Interestingly, a group of 3 hits was not identified by only D17, despite
identification by the remaining 17 components of the database search.
D18 (UniProtref) did not identify 4 protein hits, but 3 of them were
identified by both D16 (NCBIall) and D17 (RefSeq); verification using
BLASTp in UniProt confirmed that these protein sequences could not be
identified as they were absent from the UniProt repository, although
similar protein sequences were present. A DUF3221 domain-containing
protein (id: 438; WP_096761230.1, ADZY03000171.1:False:24816) was one
of the hits that was not identified by D18; however, it was identified
by D16, D17 and D8. Proteins similar to DUF3221 were identified in our
results in other hits (see section 3.3.3). A hypothetical protein (id:
482) (WP_268570747.1) was identified in only ERIC III and IV; proteins
with only low similarity to different proteins from different organisms
were found using BLAST in UniProt. Finally, a fructose-6-phosphate
aldolase (id: 481) (WP_268569226.1) was identified in all 4 genotypes
(ERIC I–IV) but had the highest intensity in ERIC I; it could be of
importance that using BLAST, a highly similar protein of P.

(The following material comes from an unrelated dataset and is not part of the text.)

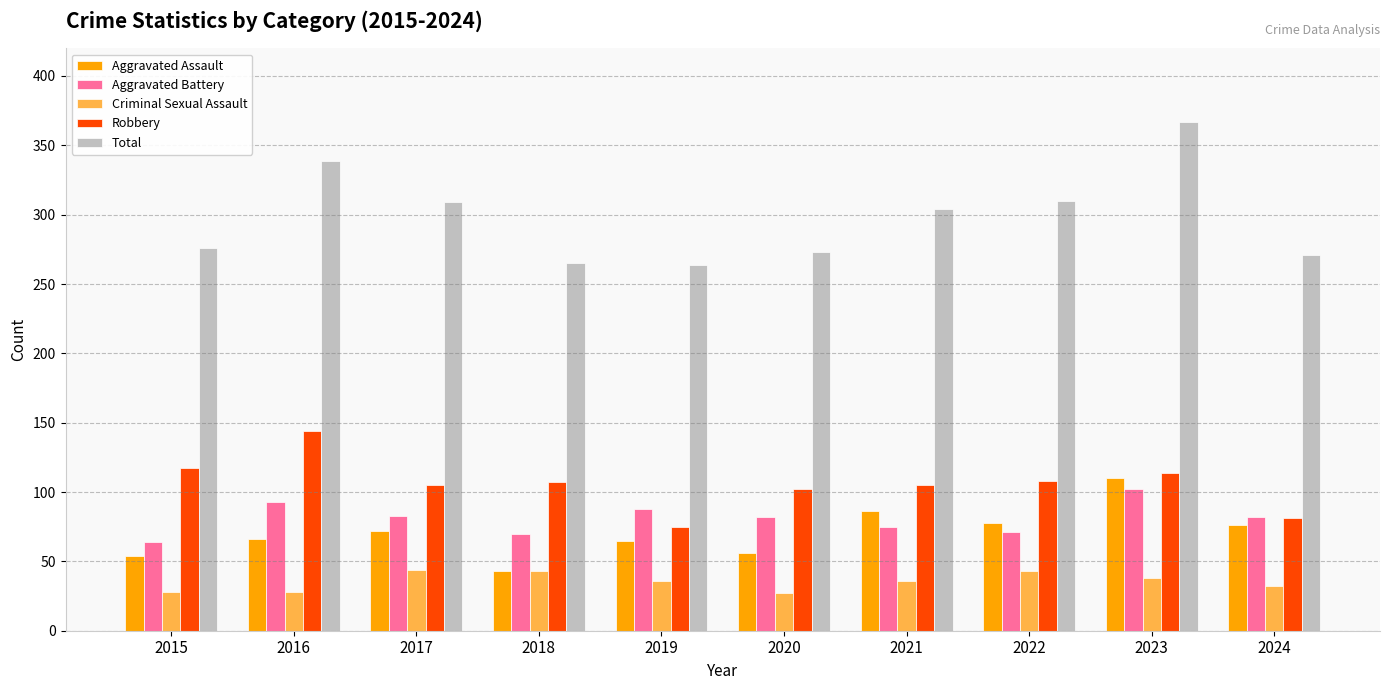

What is the minimum value shown in the chart?

27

larvae (DSM 25430), V9W7D8 (identity 99.5%), was identified in
UniProt, but it was absent in our reported results although it was
included in the search. Thus, the program quantitatively evaluated the
sequence that was present in the NCBI database and absent in UniProt but
not the highly similar sequence present in UniProt.
3.2.4 Differences in DSM 25430 assemblages —D10 and D11
The database components D10 and D11 were constructed from different
genome assemblages of the same P. larvae isolate/collection of
microorganisms, DSM 25430. The results of the UpSet analysis (Figure 1)
showed that there was a difference in the success of identification,
although they were ordered based on the set size. Comparison of the
total annotated proteins of the related BioProjects (Table 1; Protein
seq.) showed that D11 had 29 fewer proteins than D10. Additionally,
protein identification based on the proteogenomic database here was more
successful for D10. Overall, 5 hits were not identified by D11 but were
identified by D10: a) 4 hits (id: 468, 469, 470 and 473) in a group of
hits from the combination of D4, D10, D14 and D16–18, and b) 1 hit (id:
471) in a group of hits from D10 and D16–18. These 5 hits were almost
specific (the exception was id: 468, identified in 2/7 analyses in ERIC
I) to the ERIC II exoprotein fraction that was also obtained by analysis
of the same isolate/collection of microorganisms DSM 25430.